Nikon makes some of the best lenses out there, and for P&S cameras theirs are probably some of the highest quality you can get. Best of luck on whatever you decide on!


----------



## NJAquaBarren (Sep 16, 2009)

I have the Canon SX200IS. It is a great camera. HD video capability is great, inability to zoom during video is its only drawback. 

I have struggled with it for aquarium photography though. The macro just doesn't seem to focus close enough. Not too bad at the widest angle. It does have a manual focus option which I haven't figured out yet.

Great camera in every way, but may not be best for aquarium shots. May be more me though. 

I'd ck the macro min focus distance conpared to other cameras that you're looking at. that may tell you something.


----------



## Wasserpest (Jun 12, 2003)

As usual, everyone will chime in and recommend the camera that they currently own. :smile:

Here is what I would do if I wanted a good, no, great camera at a great price.

I would take my old, broken Powershot G2 (one can find those for very little money on famous auction sites too) and trade it via Canons Loyalty Program against the Powershot G11.

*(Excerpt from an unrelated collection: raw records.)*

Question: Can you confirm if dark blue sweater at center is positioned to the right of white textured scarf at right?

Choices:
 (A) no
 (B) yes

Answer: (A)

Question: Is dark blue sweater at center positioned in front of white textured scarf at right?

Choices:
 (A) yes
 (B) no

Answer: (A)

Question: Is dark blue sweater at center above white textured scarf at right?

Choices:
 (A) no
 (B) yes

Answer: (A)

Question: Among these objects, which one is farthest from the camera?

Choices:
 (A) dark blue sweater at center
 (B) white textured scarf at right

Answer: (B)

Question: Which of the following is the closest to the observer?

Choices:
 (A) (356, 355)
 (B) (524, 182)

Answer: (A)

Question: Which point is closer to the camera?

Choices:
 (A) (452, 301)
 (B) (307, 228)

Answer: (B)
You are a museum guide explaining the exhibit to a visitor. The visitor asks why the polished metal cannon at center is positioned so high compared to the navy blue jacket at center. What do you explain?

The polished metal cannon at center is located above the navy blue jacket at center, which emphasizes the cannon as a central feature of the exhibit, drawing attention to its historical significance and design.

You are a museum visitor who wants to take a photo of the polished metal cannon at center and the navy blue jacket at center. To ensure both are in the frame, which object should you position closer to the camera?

Now that's more camera than you will be able to digest right away, but you can learn as you go, and honestly, you will most likely shoot better pictures than with a DSLR. The smaller sensor gives us more depth of field, and the camera has more bells and whistles than an entry DSLRs.


----------



## RiverWatcher (Feb 27, 2010)

I like the Cannon SX200is. I think it is a great camera for the majority of the shooting I do. The macro function is so good that I can focus on the dust on my lens. It might not be super easy to take aquarium photos, but it gives you a ton of manual options, so you can eventually get the right setting with some practice. The manual options will help you go from a point and shooter to being able to shoot dSLR with ease. I think the 12x zoom is nice too, and now I never carry binoculars when I go hiking.


----------



## NoRemorse76 (Feb 19, 2010)

I would definitely pursue a Nikon for that price range. The Canon lines are acceptable, but I think Nikon has really done well all around. You may be able to cash in on a good refurb or demo camera at a local electronics store. Commonly people return cameras non defective because they just don't end up liking it for one reason or another. Personally I favor the Sony series at home only because it is cake to swap the files between a PSP and the camera for viewing on trips, etc.


----------



## Franzi (Dec 7, 2009)

Borrow another $25 bucks from somebody and get the Canon SD780. It's tiny, takes amazing photos, has 720p video and has an "aquarium" setting specifically for taking pics of your tank.


----------



## Eden Marel (Jan 28, 2010)

Decisions, decisions, decisions. If you had a choice would you guys prefer a camera with manual controls with decent image quality or a camera with no manuals but supposed better image quality?






Franzi said:


> Borrow another $25 bucks from somebody and get the Canon SD780. It's tiny, takes amazing photos, has 720p video and has an "aquarium" setting specifically for taking pics of your tank.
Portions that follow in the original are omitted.